**Tasks to carry out:**
1. In the blog post about the 1010 aggregator, which two sites receive a concentration of hits that worries the author?
2. Write the next part of the blog post about the 1010 aggregator, picking up after its final sentence.

**Document text:**
+++

February 18, 2004

Powered by 1010 aggregator

The front page of this site is now driven by the 1010 aggregator. Hopefully it doesn't crash :). The aggregator still has some bugs, but hopefully by placing on this page the bugs will get shaken out more quickly.


by kwc | February 18, 2004 11:42 PM
Comments
Subscribe to comments:
rss comments netnewswire bloglines Subscribe to comments with Shrook Subscribe to comments with My Yahoo!

Neat stuff! Does running the feeds hit your machine very hard? If you stick expires headers in there, it could probably be piped through the same squid pass-through as the main site, and thus reduce the load on your machine to a less bursty point. Comments would be cool, though.

Posted by: bp at February 19, 2004 01:02 AM

Haven't noticed any appreciable hit on the machine, incoming or outgoing, but there haven't been any real users yet, and the comment feature is still on the sidelines. CPU stays in between 0-2% mostly, peaking at about 12% if I hit reload as fast as I can in a browser (not a realy test, I know). Memory is a steady 30MB on a machine with 1GB. The aggregator has been running for the past month or so without If-Modified-Since/If-None-Match headers, and I haven't noticed any bandwidth drain. The latest update to the codebase added those in, so it should be even better.

I'm currently worried about the concentration of hits on LiveJournal and Xanga. They might decide to get very angry with me, though I'm probably still below the radar. Xanga didn't seem to notice when I was writing my xanga2mt script, which hammered Xanga for several hours straight as I was debugging it :).

+++

Body or hand keypoint data
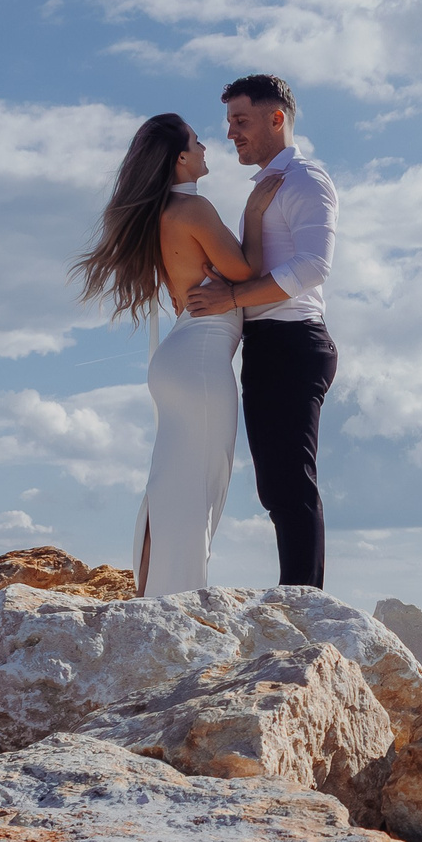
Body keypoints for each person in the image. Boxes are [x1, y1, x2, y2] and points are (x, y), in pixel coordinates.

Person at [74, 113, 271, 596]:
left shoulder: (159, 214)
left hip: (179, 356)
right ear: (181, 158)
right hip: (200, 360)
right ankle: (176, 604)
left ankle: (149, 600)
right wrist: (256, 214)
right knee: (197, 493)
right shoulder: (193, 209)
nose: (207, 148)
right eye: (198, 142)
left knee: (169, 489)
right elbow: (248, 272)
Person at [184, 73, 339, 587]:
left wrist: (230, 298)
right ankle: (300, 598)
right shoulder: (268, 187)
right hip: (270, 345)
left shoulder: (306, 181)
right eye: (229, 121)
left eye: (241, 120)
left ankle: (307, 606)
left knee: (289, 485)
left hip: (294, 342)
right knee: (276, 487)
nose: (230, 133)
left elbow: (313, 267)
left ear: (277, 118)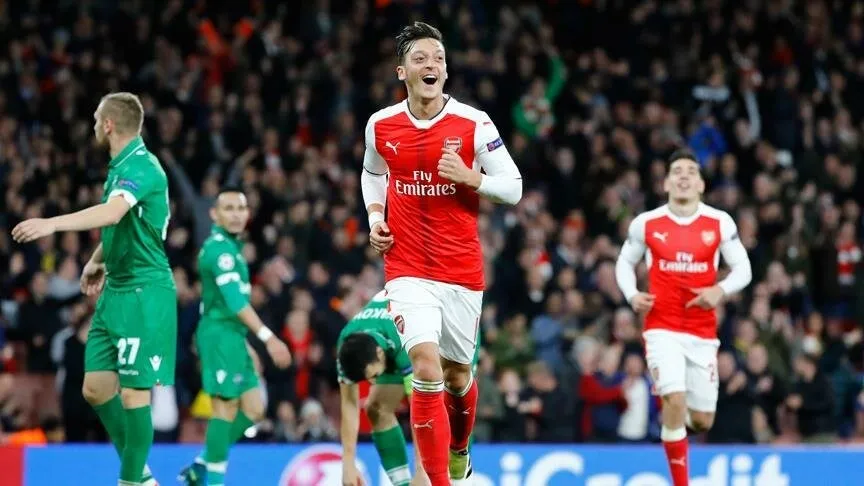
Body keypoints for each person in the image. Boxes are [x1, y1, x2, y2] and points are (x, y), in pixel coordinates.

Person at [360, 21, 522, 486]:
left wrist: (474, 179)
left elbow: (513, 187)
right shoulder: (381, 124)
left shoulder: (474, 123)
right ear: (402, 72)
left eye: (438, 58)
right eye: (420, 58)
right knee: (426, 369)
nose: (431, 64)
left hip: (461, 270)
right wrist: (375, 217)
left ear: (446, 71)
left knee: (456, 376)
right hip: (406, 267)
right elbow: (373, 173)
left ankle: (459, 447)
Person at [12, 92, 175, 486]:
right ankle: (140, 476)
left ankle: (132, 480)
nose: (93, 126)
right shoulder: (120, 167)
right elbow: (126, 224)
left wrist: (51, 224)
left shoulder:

+++

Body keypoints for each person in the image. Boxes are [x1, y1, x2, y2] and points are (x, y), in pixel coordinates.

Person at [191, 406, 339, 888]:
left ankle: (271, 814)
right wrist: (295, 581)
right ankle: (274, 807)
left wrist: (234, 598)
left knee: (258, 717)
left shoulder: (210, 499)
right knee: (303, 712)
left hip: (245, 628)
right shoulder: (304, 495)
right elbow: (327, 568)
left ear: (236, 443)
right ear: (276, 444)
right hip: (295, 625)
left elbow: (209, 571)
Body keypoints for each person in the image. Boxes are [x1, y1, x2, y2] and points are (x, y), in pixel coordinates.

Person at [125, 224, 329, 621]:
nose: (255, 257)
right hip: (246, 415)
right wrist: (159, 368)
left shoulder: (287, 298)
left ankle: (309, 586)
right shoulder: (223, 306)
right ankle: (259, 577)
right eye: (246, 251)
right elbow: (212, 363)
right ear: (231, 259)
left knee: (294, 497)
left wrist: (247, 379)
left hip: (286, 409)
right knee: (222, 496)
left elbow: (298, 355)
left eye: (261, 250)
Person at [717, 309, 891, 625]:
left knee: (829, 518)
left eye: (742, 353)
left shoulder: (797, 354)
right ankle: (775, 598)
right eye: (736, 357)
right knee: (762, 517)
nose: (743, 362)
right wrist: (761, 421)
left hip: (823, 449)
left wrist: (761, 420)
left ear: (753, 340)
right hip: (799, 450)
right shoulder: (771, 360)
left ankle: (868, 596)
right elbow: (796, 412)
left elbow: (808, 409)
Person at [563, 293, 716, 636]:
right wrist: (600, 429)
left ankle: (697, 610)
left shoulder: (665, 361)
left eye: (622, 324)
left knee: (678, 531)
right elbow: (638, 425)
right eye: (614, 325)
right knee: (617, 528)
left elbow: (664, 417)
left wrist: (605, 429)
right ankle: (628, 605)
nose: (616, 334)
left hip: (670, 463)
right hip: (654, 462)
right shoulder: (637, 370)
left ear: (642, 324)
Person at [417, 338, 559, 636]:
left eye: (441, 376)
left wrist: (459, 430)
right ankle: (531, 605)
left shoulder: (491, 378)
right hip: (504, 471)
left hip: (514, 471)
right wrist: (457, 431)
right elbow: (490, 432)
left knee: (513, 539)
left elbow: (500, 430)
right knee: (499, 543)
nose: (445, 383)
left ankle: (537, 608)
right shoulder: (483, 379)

+++

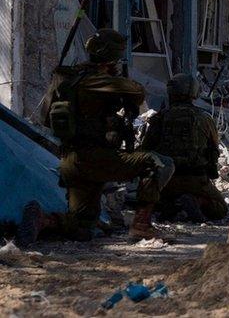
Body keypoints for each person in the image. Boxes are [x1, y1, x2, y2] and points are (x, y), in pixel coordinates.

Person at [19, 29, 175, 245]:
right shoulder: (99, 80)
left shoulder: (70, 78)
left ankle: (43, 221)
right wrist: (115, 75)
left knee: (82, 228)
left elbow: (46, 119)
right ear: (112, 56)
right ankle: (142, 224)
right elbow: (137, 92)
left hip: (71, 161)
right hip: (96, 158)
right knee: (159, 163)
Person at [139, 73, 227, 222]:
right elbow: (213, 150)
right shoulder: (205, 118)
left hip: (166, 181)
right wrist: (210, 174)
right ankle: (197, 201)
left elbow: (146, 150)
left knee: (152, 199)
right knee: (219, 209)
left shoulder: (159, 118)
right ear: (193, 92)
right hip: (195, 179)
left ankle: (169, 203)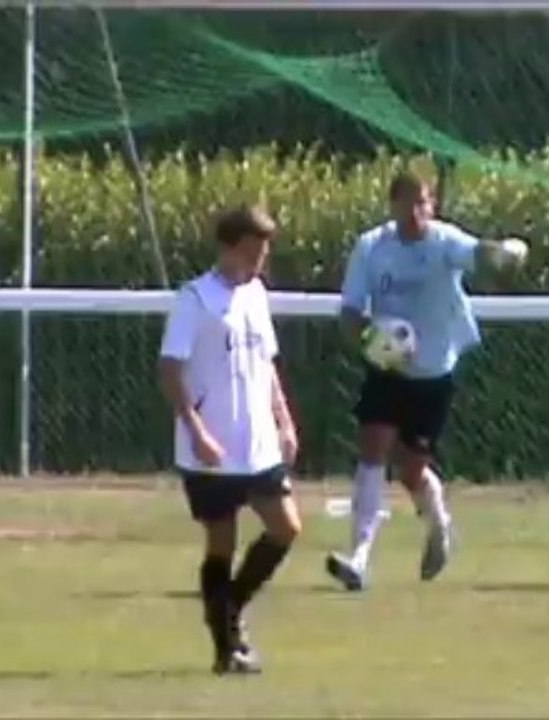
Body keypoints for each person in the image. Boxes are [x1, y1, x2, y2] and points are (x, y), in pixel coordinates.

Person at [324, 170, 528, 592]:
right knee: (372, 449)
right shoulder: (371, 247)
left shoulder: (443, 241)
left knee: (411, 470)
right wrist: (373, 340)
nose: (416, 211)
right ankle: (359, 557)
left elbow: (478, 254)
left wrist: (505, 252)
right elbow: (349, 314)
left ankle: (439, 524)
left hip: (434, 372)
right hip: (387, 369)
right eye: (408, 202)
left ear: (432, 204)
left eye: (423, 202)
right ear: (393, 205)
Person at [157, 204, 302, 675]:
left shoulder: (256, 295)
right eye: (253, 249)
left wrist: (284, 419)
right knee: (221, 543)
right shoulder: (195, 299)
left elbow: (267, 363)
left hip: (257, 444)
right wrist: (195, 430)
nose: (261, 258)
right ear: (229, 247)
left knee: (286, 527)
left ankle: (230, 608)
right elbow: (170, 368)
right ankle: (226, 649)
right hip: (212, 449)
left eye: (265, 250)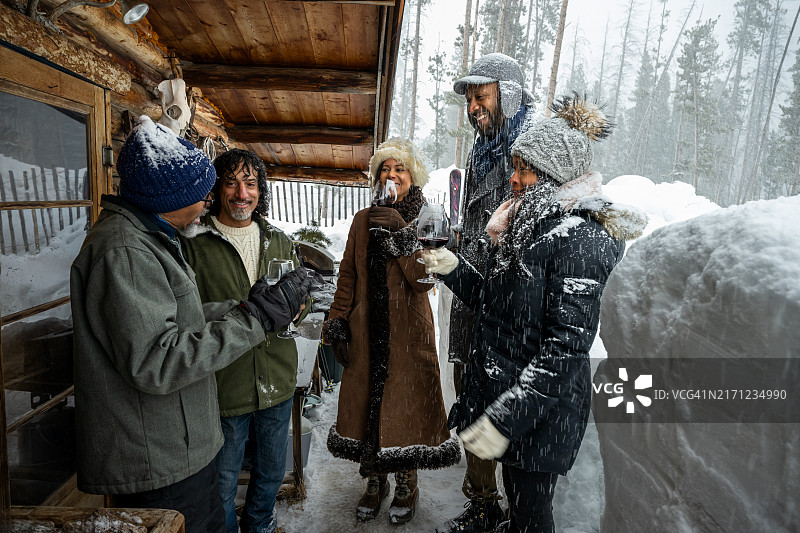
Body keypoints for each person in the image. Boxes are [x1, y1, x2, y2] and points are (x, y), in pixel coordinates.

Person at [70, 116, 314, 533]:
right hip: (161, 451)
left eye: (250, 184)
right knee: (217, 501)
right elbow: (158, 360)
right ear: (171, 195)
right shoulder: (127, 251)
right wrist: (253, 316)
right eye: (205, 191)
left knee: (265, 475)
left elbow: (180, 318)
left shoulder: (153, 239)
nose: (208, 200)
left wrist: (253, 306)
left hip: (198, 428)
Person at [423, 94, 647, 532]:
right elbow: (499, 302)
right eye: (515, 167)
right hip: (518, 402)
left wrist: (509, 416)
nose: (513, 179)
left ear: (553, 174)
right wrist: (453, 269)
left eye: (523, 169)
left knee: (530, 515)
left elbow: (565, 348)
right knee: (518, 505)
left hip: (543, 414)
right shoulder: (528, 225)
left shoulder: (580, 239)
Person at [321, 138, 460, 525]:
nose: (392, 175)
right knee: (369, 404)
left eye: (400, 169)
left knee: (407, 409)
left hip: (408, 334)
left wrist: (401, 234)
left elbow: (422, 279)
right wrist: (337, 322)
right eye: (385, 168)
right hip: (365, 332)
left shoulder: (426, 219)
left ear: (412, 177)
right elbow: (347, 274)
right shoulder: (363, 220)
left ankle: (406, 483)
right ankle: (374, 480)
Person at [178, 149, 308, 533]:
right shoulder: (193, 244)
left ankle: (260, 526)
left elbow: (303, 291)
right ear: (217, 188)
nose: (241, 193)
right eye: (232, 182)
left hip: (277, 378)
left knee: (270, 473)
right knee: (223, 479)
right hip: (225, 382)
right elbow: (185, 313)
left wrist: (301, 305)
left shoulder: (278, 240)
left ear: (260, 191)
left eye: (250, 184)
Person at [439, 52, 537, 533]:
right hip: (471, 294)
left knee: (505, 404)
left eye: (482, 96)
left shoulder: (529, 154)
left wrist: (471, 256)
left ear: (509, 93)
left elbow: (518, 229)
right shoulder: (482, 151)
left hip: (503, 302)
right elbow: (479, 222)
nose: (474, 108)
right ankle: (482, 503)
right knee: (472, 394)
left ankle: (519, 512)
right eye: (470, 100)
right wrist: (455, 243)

+++

**Answer set:**
1. LiveJournal and Xanga.

2.
In the future, comment parsing will greatly outweigh anything else, as it potentially adds in a factor of N to the bandwidth consumption, where N is the number of entries. Also, LiveJournal and Xanga do not issue Last-Modified or ETag headers for actual entries. I may not support scraping of those sites for that reason, even though I already have to code to do so.

Also, I may have to design the comment feature such that you explicitly have to mark that you want to subscribe to a particular entry.

Squid won't save too much right now, as the cache would have to be very short lived. My blog, for example, only gets 3-6 hits to the front page per hour, even if you look at peak times. The cache expiration would have be set to about ten minutes, which would mean that usually no entries would be served out of the cache, and I would actually be doubling the bandwidth costs. For now, I'll have to see if I get any users first :).

Posted by: Ken at February 19, 2004 01:41 AM

BTW - you officially get credit for being "First Post!" on movabletypo.net. I guess I get "Second Post!" and "Third Post!" :)

Posted by: Ken at February 19, 2004 01:42 AM

Great script. Somehow I really doubt the Xanga/LJ people notice much... they've got so much other traffic going from other users (malacious or otherwise) that it probably barely registers as a blip in their usage.

Posted by: Mike at February 19, 2004 09:31 AM

That's what I'm hoping, but I know Slashdot, for example, shuts off its feed to any site that reloads to feed too frequently. /. is kinda on the leading edge of this, but I don't want to give other sites reason to, even if I'm only a blip on the radar of a much larger problem.

I'm also a little worried about scraping MT blogs. , but I'm hoping that I can optimize out any of the actual issues. I know that I would certainly notice my aggregator scraping my blog, but I'm also the type of person that looks at my statistics regularly to figure out where my site is being stressed. Say, for example, that your site has ten entries in the feed, which is about par for the course. If I just read your feed every thirty minutes, that's forty-eight hits per day, 1440 per month. If I scrape the comments for that, that's 528 hits per day, or 15840 per month. Also, those hits are loading individual entries, which are much larger.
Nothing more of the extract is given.